[EXCERPT PROVIDED]
Moving Green Forward, One Step at a Time

Steven Johnson, in his book Where Good Ideas Come From (read an excerpt here) explained that great ideas, the ones that transform the marketplace, are based on the “adjacent possible:”

The phrase captures both the limits and the creative potential of change and innovation. In the case of prebiotic chemistry, the adjacent possible defines all those molecular reactions that were directly achievable in the primordial soup. Sunflowers and mosquitoes and brains exist outside that circle of possibility. The adjacent possible is a kind of shadow future, hovering on the edges of the present state of things, a map of all the ways in which the present can reinvent itself.

Treehugger reports today that a cutting-edge green community, breaking ground both in its design and its site (it was gentrifying an historically lower income, African-American community) is facing foreclosure. The explanation, in part, is because the development skipped ahead of the adjacent possible:

This was a cutting edge design, by the greenest of cutting-edge architects. Most developers build the same thing over and over again so that they get to know their costs really accurately; when you are the first, you don't. You build in contingencies, and may even benefit from the fact that in a downturn, construction costs drop significantly, but green roofs, solar thermal hot water and other green features cost money. Purchasers are not often willing to pay their full value because they are thinking about investment and resale, and banks don't make it easy to get mortgages on the green goodies, so your margins on a green, innovative or different building are often smaller.

Move one square to the left, and you are a genius. Skip over a square, and you are a failure, ahead of your time. This seems to be one of the classic problems with the green movement. We try to skip over steps, assuming that the rest of society will make the leap with us. Not so. 

With respect to cap-and-trade, there has been significant argument that its advocacy skipped a vital step—linking cap-and-trade to where the American public is now. In the Daily Kos, Frank Luntz, the pollster and wordsmith, had this to say about bringing climate change into the adjacent possible:

Luntz's report, "The Language of a Clean Energy Economy," finds that the majority of the public across the political spectrum is convinced that global warming is happening and caused at least in part by humans. But, Luntz says, talking about the problem won't win support for the legislation that would solve it. Among both Democrats and Republicans polled by his firm, addressing climate change was the least important reason to support a cap-and-trade policy.

[TASK DETAILS] Continue the piece above about green innovation and the adjacent possible, starting right after its final sentence.

[LISTING]
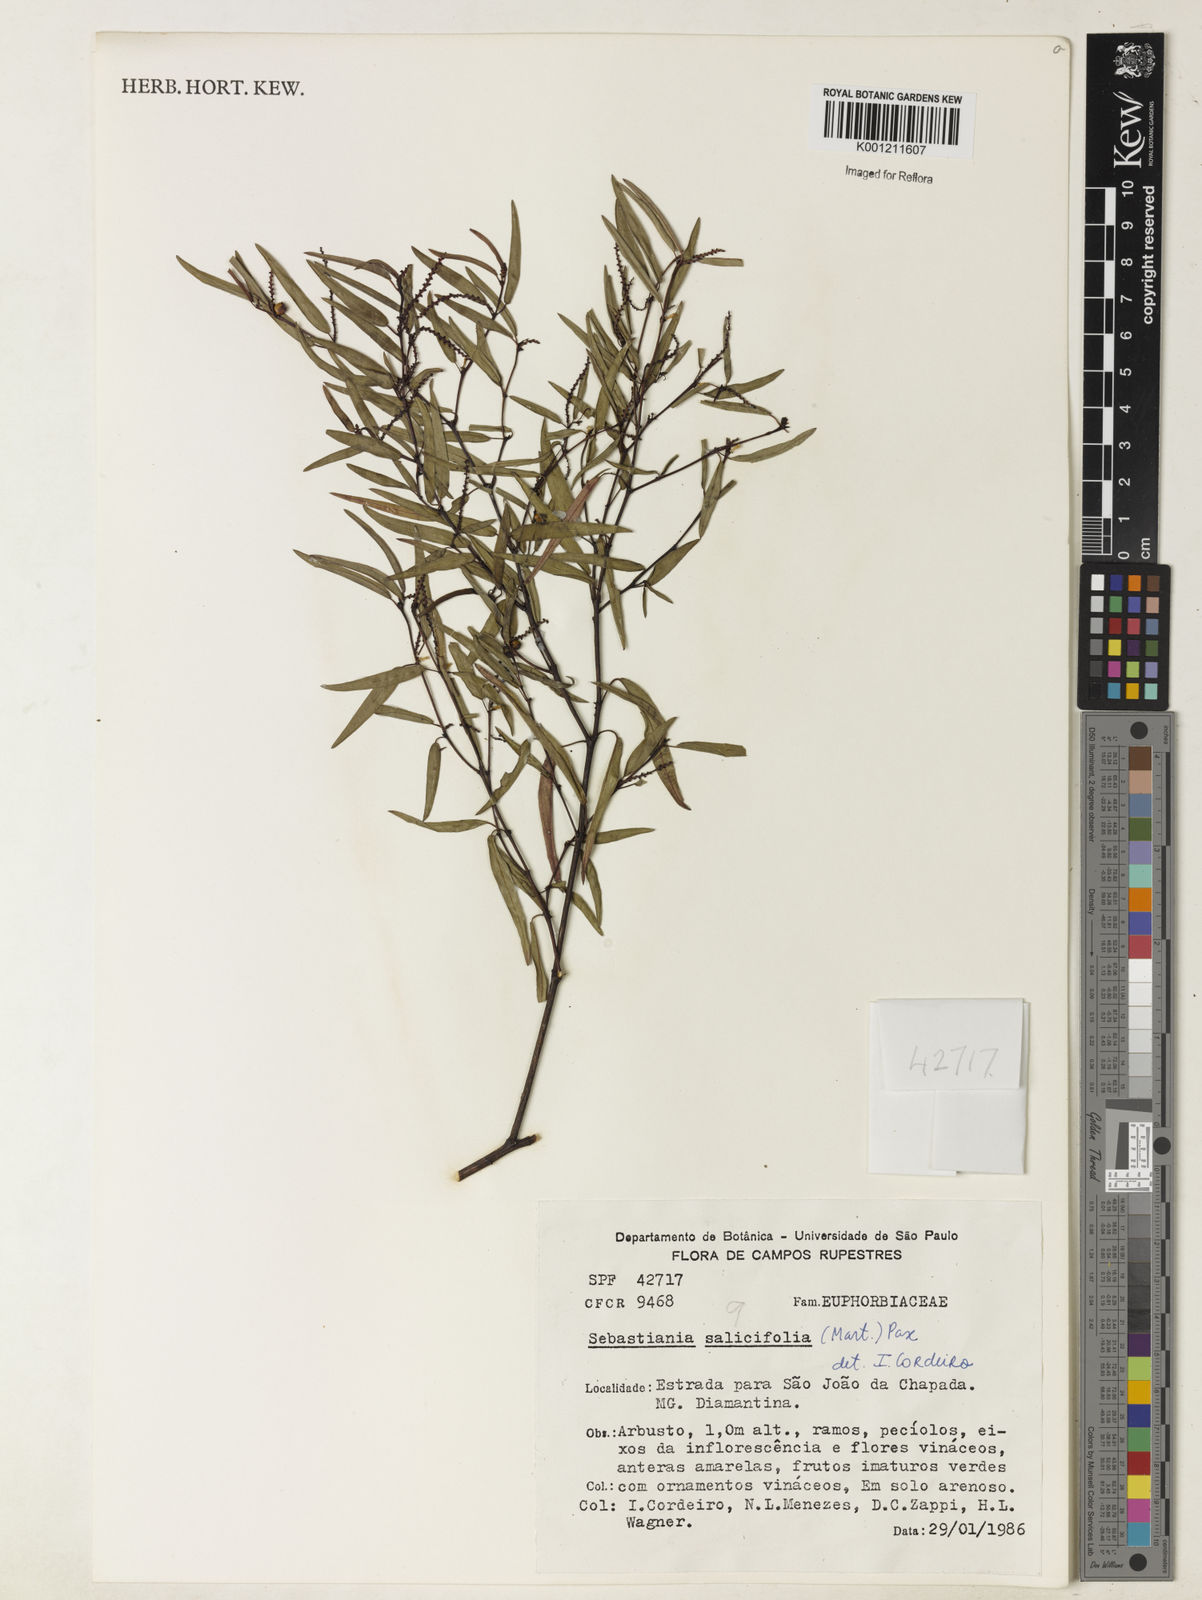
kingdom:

...

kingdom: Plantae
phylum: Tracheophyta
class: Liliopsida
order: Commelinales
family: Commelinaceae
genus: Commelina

[WRITTEN ANSWER]
So what should environmentalists say instead? Luntz suggests less talk of dying polar bears and more emphasis on how legislation will create jobs, make the planet healthier and decrease US dependence on foreign oil.

In innovation, there are no skipped steps. Moving from the present to the adjacent possible is the only route to transformation, one step at a time. Many have argued that there is no time for incremental change, but moving along the continuum of the adjacent possible does not necessarily mean a lengthy timeframe. Rather, it means linking the next vision to the one we are already connected to. For example, the internet went from text based pages to picture to video to facebook in just over a decade.

Now let me bring this back to law. Laws, regulations and programs promoting green and energy efficient construction must build on the adjacent possible. When they do not, as in the IRS Bond Requirements for the Destiny USA Project (which mandated completely unattainable green features and job creation obligations), they are destined for failure. When they do, like the 1603 grant for solar power (great article on 1603 grant results here), they can spur a whole industry forward and radically reduce the price of solar panels.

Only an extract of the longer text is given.